干细胞因子(SCF)/Kit和胰岛素样生长因子-I(IGF-I)/IGF-I受体(IGF-IR)自分泌环在小细胞肺癌(SCLC)的生长中起重要作用。先前的数据表明,IGF-I通过激活关键的磷脂酰肌醇3-激酶-Akt途径,保护细胞免受STI571(一种有效的Kit信号转导抑制剂)诱导的凋亡。为了确定抑制IGF-IR信号传导在SCLC中是否具有治疗相关性,对一种新型IGF-IR激酶抑制剂NVP-ADW742(瑞士巴塞尔诺华制药公司)的活性进行了表征。用NVP-ADW742预处理H526细胞系可抑制IGF-IR信号传导和生长,IC50值在0.1至0.4微摩尔之间。SCF介导的Kit磷酸化和Akt激活被抑制,IC50值在1至5微摩尔范围内。然而,NVP-ADW742既不影响肝细胞生长因子介导的Akt激活,也不影响组成型活性Akt的活性。

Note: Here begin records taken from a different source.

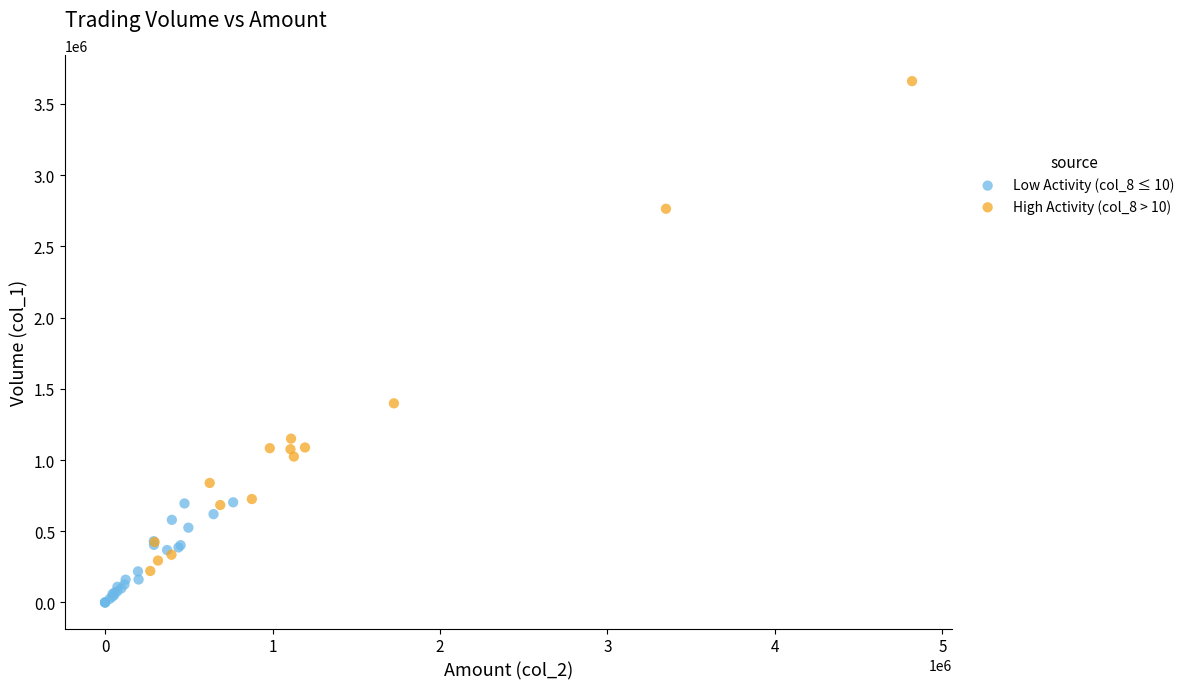

Which series reaches the maximum Y coordinate?

High Activity (col_8 > 10)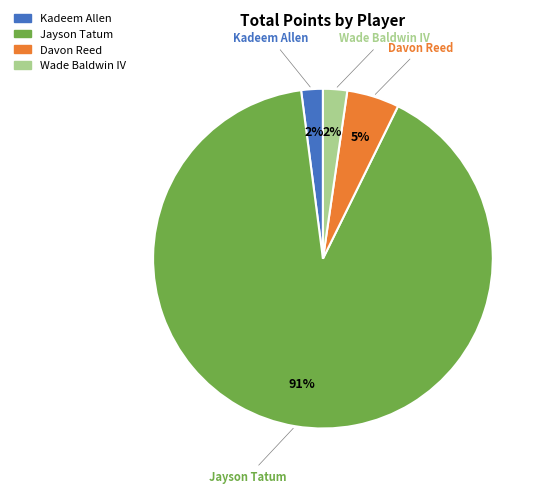

Is there a majority slice in this chart?

Yes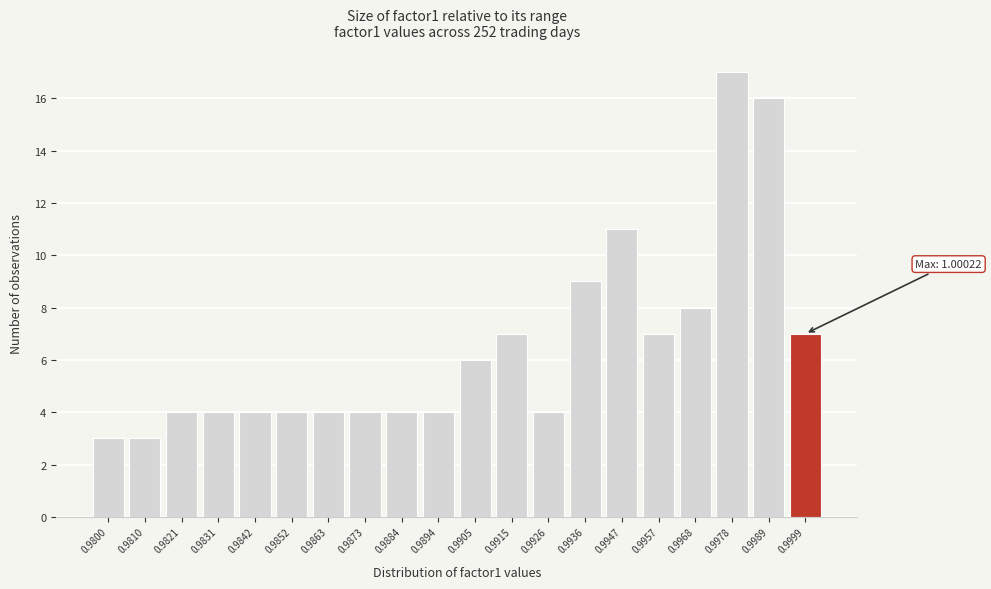

Reading left to right, list all the values displayed in this chart.

0.9800=3	0.9810=3	0.9821=4	0.9831=4	0.9842=4	0.9852=4	0.9863=4	0.9873=4	0.9884=4	0.9894=4	0.9905=6	0.9915=7	0.9926=4	0.9936=9	0.9947=11	0.9957=7	0.9968=8	0.9978=17	0.9989=16	0.9999=7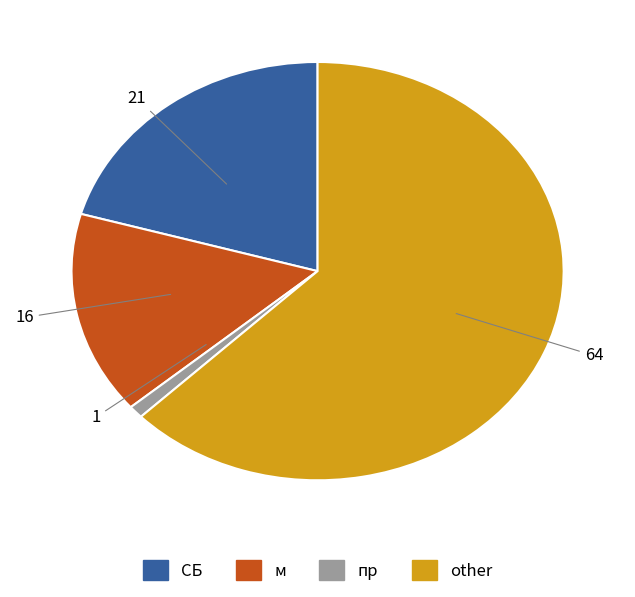

Between пр and м, which is larger?

м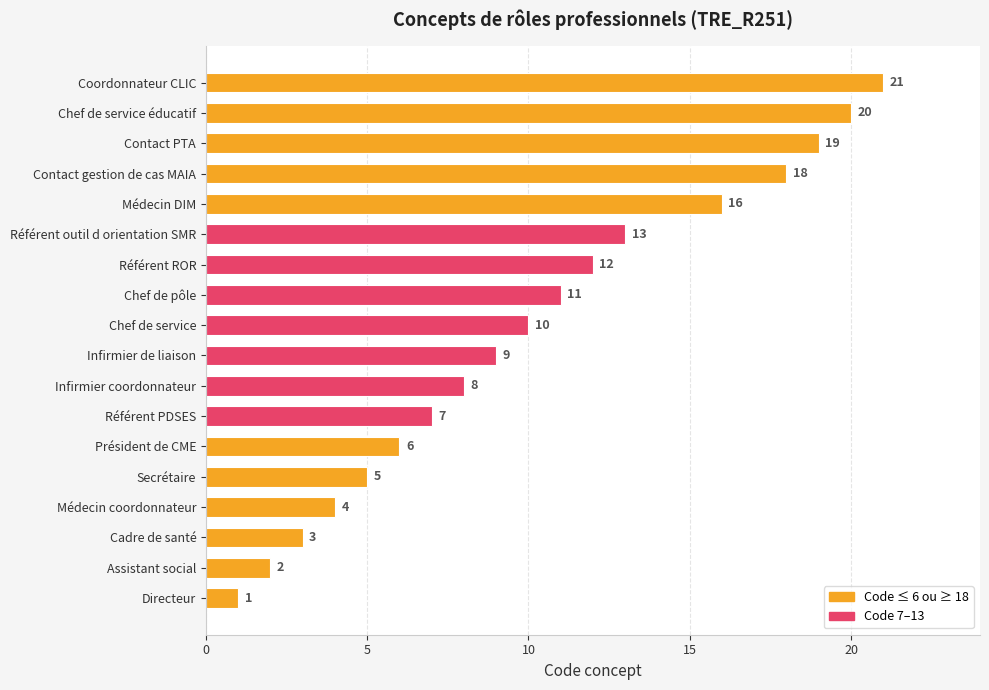

Where is the data nearest to the value 11?

Chef de pôle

通过确定其对几种SCLC细胞系在血清中生长的影响来评估NVP-ADW742的治疗潜力。这些研究清楚地确定了两个细胞系群体,根据对NVP-ADW742的不同敏感性来区分。一个群体缺乏活跃的SCF/Kit自分泌环,其IC50值在0.1至0.5微摩尔之间受到抑制。第二个群体具有活跃的SCF/Kit自分泌环,其IC50值在4至7微摩尔范围内受到抑制。当用STI571和NVP-ADW742联合处理这些细胞系时,在前一组中未观察到优势,而在后一组中,在评估生长、凋亡或Akt激活时,对联合治疗有明显的协同反应。这些数据表明,NVP-ADW742是一种有效且选择性的IGF-IR激酶抑制剂,可有效抑制高度依赖IGF-I信号传导的细胞的生长。然而,对于具有活跃SCF/Kit自分泌环的SCLC细胞的最佳生长抑制,Kit抑制剂(STI571)和IGF-IR抑制剂(NVP-ADW742)的联合使用似乎是必要的。这些观察结果表明,在关键信号转导途径可被替代受体激活的肿瘤中,最佳治疗可能需要抑制多个受体。